We next hear her on the phone, desperately professing her love to someone leaving her, though by this (still early) point of the film the damage to her character’s been done. That scene’s not quite enough for us to accept that she’s the inverse of Brandon and have equal sympathy for her. Even her big moment – a bar blues rendition of ‘New York, New York’ – is ultimately upstaged by Brandon and his maudlin release of a single tear. Sissy, like her brother, is love-starved but emotional and expressive rather than cold and silent; however, the way she’s presented in the film, we are pushed to favour Brandon’s control and detachment over her messiness and vulnerability.

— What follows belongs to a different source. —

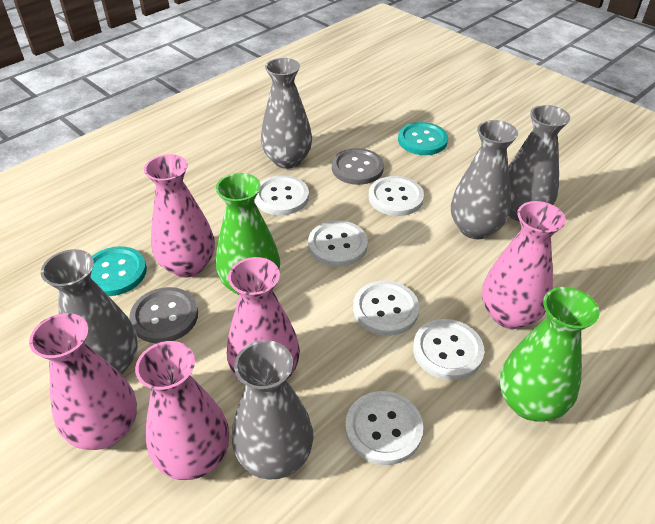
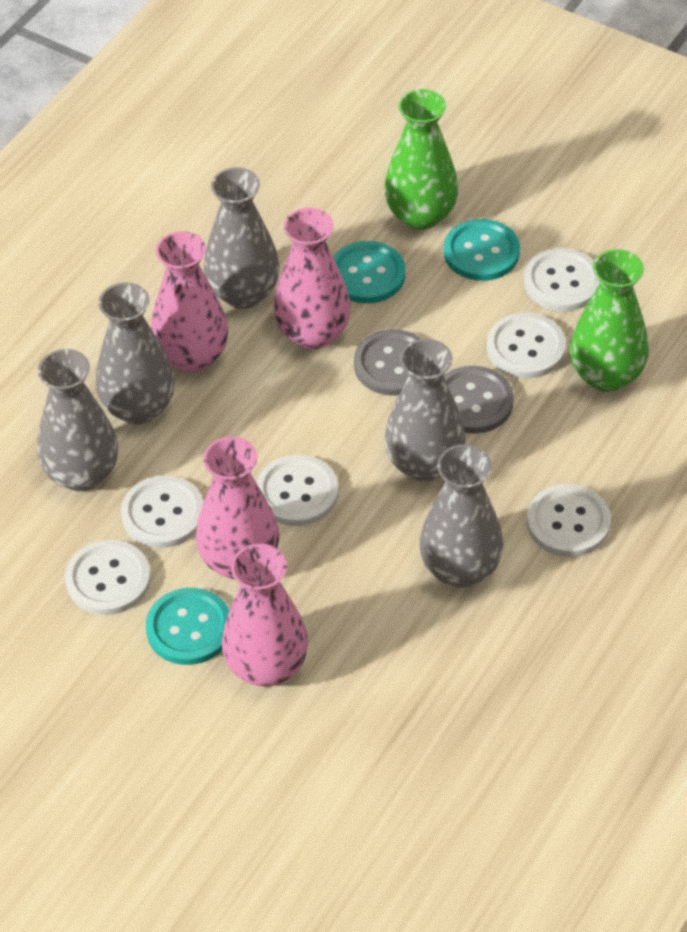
pink vase: [29,313,137,450] [135,341,229,480] [144,154,215,278] [227,257,300,381] [482,201,566,329] = 5 -> [151,231,228,373] [196,437,279,579] [222,544,308,687] [274,208,351,350] = 4
turquoise button: [90,246,147,296] [398,122,448,155] = 2 -> [146,588,230,665] [333,241,405,303] [444,219,520,281] = 3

In the end, despite Carey Mulligan’s committed performance, Sissy, like Marianne, is more catalyst than character. She mainly serves to expose and challenge Brandon while acting as a foil – she’s addicted to attention/affection rather than carnal pleasure. Thus her self-destruction isn’t in itself important, because it simply sparks Brandon’s self-destruction (if indeed we are to view Shame as a message film about sex addiction). It’s a bit of a pity, really. Remember Jodie Foster and Cybill Shepherd in another New York film about emotional and psychological dislocation? They could have been mere dressing on the window of Travis Bickle’s mind, yet Martin Scorsese and Paul Schrader made it clear that these three-dimensional women existed outside their warped protagonist’s jaundiced perspective. In my humble opinion, Shame’s idolatry of Brandon keeps it just short of being a fully accessible and truly brilliant film.